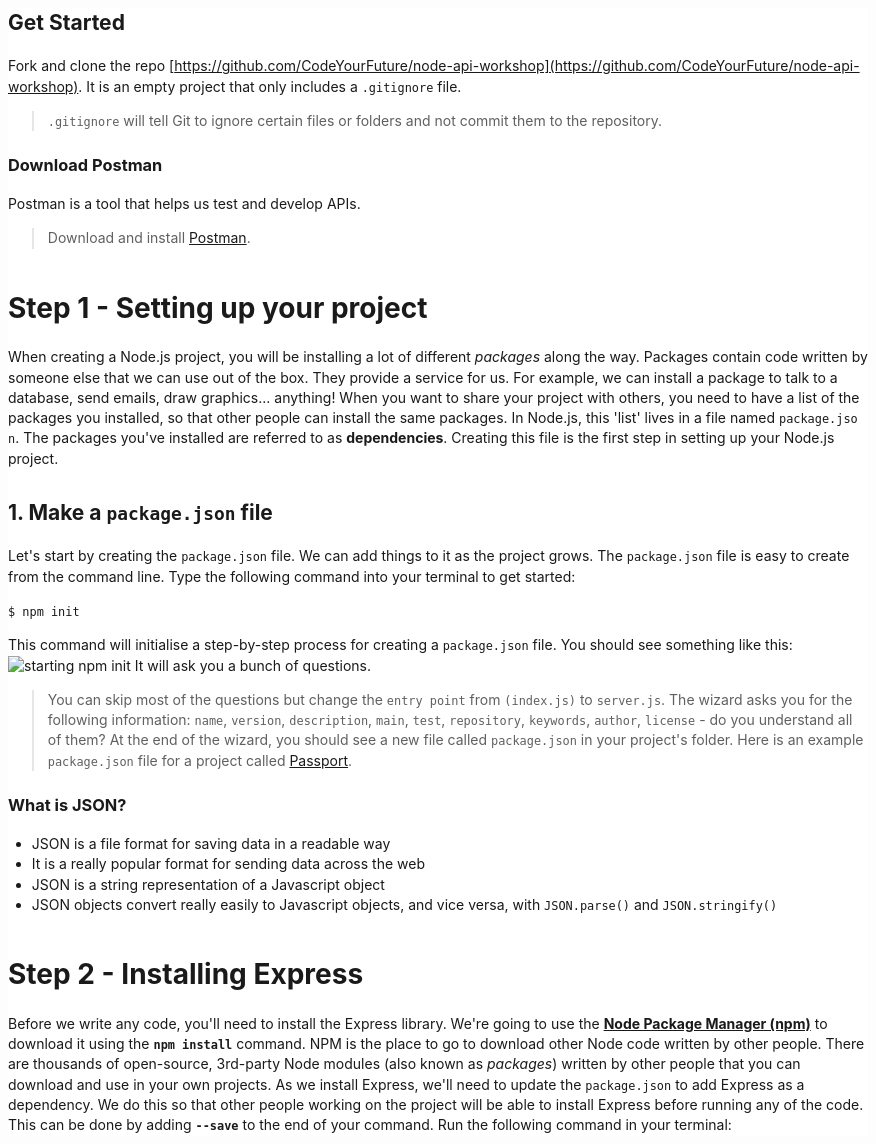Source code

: ## Get Started
Fork and clone the repo [https://github.com/CodeYourFuture/node-api-workshop](https://github.com/CodeYourFuture/node-api-workshop).
It is an empty project that only includes a `.gitignore` file.
> `.gitignore` will tell Git to ignore certain files or folders and not commit them to the repository.
### Download Postman
Postman is a tool that helps us test and develop APIs.
> Download and install [Postman](https://www.getpostman.com/).
# Step 1 - Setting up your project
When creating a Node.js project, you will be installing a lot of different _packages_ along the way. Packages contain code written by someone else that we can use out of the box. They provide a service for us. For example, we can install a package to talk to a database, send emails, draw graphics... anything!
When you want to share your project with others, you need to have a list of the packages you installed, so that other people can install the same packages.
In Node.js, this 'list' lives in a file named `package.json`. The packages you've installed are referred to as **dependencies**. Creating this file is the first step in setting up your Node.js project.
## 1. Make a `package.json` file
Let's start by creating the `package.json` file. We can add things to it as the project grows. The `package.json` file is easy to create from the command line.
Type the following command into your terminal to get started:
```sh
$ npm init
```
This command will initialise a step-by-step process for creating a `package.json` file. You should see something like this:
![starting npm init](https://raw.githubusercontent.com/node-girls/workshop-cms/master/readme-images/step1-npm-init01.png)
It will ask you a bunch of questions.
> You can skip most of the questions but change the `entry point` from
> `(index.js)` to `server.js`.
> The wizard asks you for the following information: `name`, `version`,
> `description`, `main`, `test`, `repository`, `keywords`, `author`, `license` -
> do you understand all of them?
At the end of the wizard, you should see a new file called `package.json` in
your project's folder.
Here is an example `package.json` file for a project called
[Passport](https://github.com/jaredhanson/passport/blob/master/package.json).
### What is JSON?
* JSON is a file format for saving data in a readable way
* It is a really popular format for sending data across the web
* JSON is a string representation of a Javascript object
* JSON objects convert really easily to Javascript objects, and vice versa, with `JSON.parse()` and `JSON.stringify()`
# Step 2 - Installing Express
Before we write any code, you'll need to install the Express library. We're
going to use the **[Node Package Manager (npm)](https://www.npmjs.com/)** to
download it using the **`npm install`** command.
NPM is the place to go to download other Node code written by other people.
There are thousands of open-source, 3rd-party Node modules (also known as
_packages_) written by other people that you can download and use in your own projects.
As we install Express, we'll need to update the `package.json` to add Express as
a dependency. We do this so that other people working on the project will be able
to install Express before running any of the code. This can be done by adding
**`--save`** to the end of your command.
Run the following command in your terminal:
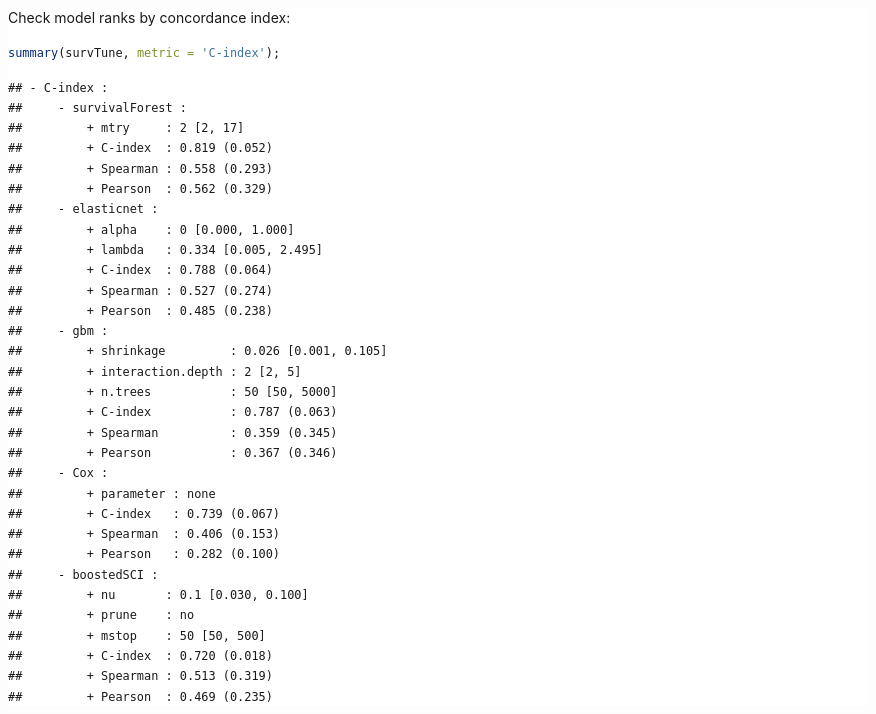 Check model ranks by concordance index:


```r
summary(survTune, metric = 'C-index');
```

```
## - C-index :
##     - survivalForest :
##         + mtry     : 2 [2, 17]
##         + C-index  : 0.819 (0.052)
##         + Spearman : 0.558 (0.293)
##         + Pearson  : 0.562 (0.329)
##     - elasticnet :
##         + alpha    : 0 [0.000, 1.000]
##         + lambda   : 0.334 [0.005, 2.495]
##         + C-index  : 0.788 (0.064)
##         + Spearman : 0.527 (0.274)
##         + Pearson  : 0.485 (0.238)
##     - gbm :
##         + shrinkage         : 0.026 [0.001, 0.105]
##         + interaction.depth : 2 [2, 5]
##         + n.trees           : 50 [50, 5000]
##         + C-index           : 0.787 (0.063)
##         + Spearman          : 0.359 (0.345)
##         + Pearson           : 0.367 (0.346)
##     - Cox :
##         + parameter : none 
##         + C-index   : 0.739 (0.067)
##         + Spearman  : 0.406 (0.153)
##         + Pearson   : 0.282 (0.100)
##     - boostedSCI :
##         + nu       : 0.1 [0.030, 0.100]
##         + prune    : no 
##         + mstop    : 50 [50, 500]
##         + C-index  : 0.720 (0.018)
##         + Spearman : 0.513 (0.319)
##         + Pearson  : 0.469 (0.235)
```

WHAT YOU HAVE TO DO
After locating the line with "Type the following" in the material above, return it and each line after it exactly, ending at the line with "going to use".

COMPLETED TASK
Type the following command into your terminal to get started:
```sh
$ npm init
```
This command will initialise a step-by-step process for creating a `package.json` file. You should see something like this:
![starting npm init](https://raw.githubusercontent.com/node-girls/workshop-cms/master/readme-images/step1-npm-init01.png)
It will ask you a bunch of questions.
> You can skip most of the questions but change the `entry point` from
> `(index.js)` to `server.js`.
> The wizard asks you for the following information: `name`, `version`,
> `description`, `main`, `test`, `repository`, `keywords`, `author`, `license` -
> do you understand all of them?
At the end of the wizard, you should see a new file called `package.json` in
your project's folder.
Here is an example `package.json` file for a project called
[Passport](https://github.com/jaredhanson/passport/blob/master/package.json).
### What is JSON?
* JSON is a file format for saving data in a readable way
* It is a really popular format for sending data across the web
* JSON is a string representation of a Javascript object
* JSON objects convert really easily to Javascript objects, and vice versa, with `JSON.parse()` and `JSON.stringify()`
# Step 2 - Installing Express
Before we write any code, you'll need to install the Express library. We're
going to use the **[Node Package Manager (npm)](https://www.npmjs.com/)** to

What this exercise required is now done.